たぶん朝方、夢を見た。

あらかじめ調べた道順の通りに現地へ向かう。ギャラリー兼制作アトリエとの事だったが、外観はふつうの古びたアパートだ。玄関を開けると、手前と奥とで六畳くらいの部屋がつながっている間取りの、敷居を取っ払ったワンルーム風になっていて、奥に作家が横を向いて座っていて、訪れたこちらに気付いてない。手前の部屋はそこらじゅうにおびただしい量の制作中の画材だの木枠だの紙だのがうずたかく積まれていて、しかしよく見ると壁や床の隅には完成してるっぽいタブローが立てかけてあって、それを鑑賞しろ、ということなのだろう。

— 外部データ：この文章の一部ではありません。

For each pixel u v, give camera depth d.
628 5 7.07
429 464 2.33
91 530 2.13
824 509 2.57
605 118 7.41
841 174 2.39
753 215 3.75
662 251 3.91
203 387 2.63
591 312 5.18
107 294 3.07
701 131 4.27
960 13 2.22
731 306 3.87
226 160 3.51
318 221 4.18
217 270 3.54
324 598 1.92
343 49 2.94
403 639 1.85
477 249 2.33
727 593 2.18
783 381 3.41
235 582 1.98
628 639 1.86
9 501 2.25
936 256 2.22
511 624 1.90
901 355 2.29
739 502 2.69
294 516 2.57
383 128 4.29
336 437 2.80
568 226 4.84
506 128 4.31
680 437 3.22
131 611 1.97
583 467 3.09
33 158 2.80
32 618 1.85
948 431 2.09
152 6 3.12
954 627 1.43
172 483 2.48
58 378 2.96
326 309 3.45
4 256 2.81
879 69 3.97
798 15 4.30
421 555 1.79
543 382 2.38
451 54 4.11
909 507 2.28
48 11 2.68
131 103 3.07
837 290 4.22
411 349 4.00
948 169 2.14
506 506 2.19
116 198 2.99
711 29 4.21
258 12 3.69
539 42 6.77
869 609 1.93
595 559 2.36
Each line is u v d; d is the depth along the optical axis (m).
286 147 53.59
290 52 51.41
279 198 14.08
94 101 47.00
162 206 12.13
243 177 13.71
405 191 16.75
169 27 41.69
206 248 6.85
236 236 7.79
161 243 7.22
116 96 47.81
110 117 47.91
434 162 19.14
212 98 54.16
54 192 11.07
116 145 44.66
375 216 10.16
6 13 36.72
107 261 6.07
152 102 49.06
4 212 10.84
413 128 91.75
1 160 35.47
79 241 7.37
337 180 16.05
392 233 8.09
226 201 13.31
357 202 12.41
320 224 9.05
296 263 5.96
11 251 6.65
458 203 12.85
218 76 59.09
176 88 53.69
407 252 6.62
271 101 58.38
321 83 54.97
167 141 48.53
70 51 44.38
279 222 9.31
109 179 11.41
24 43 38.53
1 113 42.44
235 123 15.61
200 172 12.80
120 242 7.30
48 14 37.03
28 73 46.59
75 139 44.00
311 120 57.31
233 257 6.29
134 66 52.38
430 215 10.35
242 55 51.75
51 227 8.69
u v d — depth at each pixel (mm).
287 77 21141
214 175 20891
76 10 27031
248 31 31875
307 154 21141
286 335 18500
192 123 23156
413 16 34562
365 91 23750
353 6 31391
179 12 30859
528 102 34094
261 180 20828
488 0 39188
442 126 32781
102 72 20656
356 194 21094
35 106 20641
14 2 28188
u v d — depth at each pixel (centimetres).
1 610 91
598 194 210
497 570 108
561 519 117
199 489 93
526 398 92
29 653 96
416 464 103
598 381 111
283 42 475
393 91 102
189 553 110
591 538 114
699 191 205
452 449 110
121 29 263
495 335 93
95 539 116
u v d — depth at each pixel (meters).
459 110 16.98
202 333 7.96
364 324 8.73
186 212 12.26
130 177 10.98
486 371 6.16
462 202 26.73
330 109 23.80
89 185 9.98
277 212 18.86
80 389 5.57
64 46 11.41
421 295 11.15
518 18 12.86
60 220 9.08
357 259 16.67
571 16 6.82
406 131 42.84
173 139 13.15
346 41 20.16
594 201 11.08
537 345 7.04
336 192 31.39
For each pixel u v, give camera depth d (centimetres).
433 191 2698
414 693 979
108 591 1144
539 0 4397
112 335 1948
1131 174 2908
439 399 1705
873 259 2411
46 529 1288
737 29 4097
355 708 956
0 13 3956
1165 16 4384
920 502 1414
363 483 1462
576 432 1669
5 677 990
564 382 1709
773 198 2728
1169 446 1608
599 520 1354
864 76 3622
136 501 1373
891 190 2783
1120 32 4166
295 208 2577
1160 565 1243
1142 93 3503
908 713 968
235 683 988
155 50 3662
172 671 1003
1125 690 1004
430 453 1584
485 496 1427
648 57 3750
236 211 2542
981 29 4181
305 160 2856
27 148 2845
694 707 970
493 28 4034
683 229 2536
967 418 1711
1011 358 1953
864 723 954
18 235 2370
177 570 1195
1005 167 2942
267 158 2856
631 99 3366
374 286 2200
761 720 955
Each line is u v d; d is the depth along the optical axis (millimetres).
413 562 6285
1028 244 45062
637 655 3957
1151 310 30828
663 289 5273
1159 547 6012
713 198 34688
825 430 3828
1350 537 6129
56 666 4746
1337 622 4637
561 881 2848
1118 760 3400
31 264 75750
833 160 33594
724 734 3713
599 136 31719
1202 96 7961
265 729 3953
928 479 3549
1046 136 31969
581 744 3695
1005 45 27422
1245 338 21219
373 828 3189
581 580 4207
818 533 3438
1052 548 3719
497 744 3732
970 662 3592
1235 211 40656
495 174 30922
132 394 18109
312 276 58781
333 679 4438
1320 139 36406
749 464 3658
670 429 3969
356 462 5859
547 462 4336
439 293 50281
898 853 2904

作家は若い女性で、金髪に染めた髪には派手な飾りがいっぱい付いていて、かなり肥満した姿を白っぽいふわふわのドレス風衣装に包んで、床にべったりと座って前屈み気味に背中を丸めてた姿で、外見だけでそう言うのも失礼ながらたぶんちょっと面倒くさそうな感じには見えた。とはいえその様子は真剣そのものの、今まさに制作中で、高まりきった集中力の眼差しでキャンバスを見つめつつ、小刻みに絵筆を動かしていて、すでに手前の部屋をおそるおそる徘徊し始めたこちらには目も向けない。

それにしてもあと一歩でゴミ屋敷と見紛うほど散らかった部屋ではあるが、それら錯乱した様々な物体はほとんどが白色のまるで降り積もった雪を擬したかのようで不思議と不衛生な印象はない。そして仕上がっていると思われる作品のいくつかは、あらかじめウェブで見て予感されたとおり、確かな絵画的魅惑をたたえているのだ。どちらかといえば古い気質の方向性だとは思うが、若さっぽい雰囲気に流れるようでそうでもない、勘どころをきっちり抑えているというか、大人の仕事らしく、要所をきちんと手堅く纏め上げている。なるほど面白いなあ、こんな場所でこんな画家が、いつかどこかの何かから何かを、引き継いでいるのだなあと思って、想像された過去に属する遥かな景色を、ふと思い浮かべてしまった。

目が覚めたら四時過ぎで、当然ながら起床時間ぎりぎりまでの二度寝をこころみたが、なぜか眠れなくなった。与えられた睡眠時間をきちんと使いこなせないと、ただ捨てるばかりでじつに勿体無い。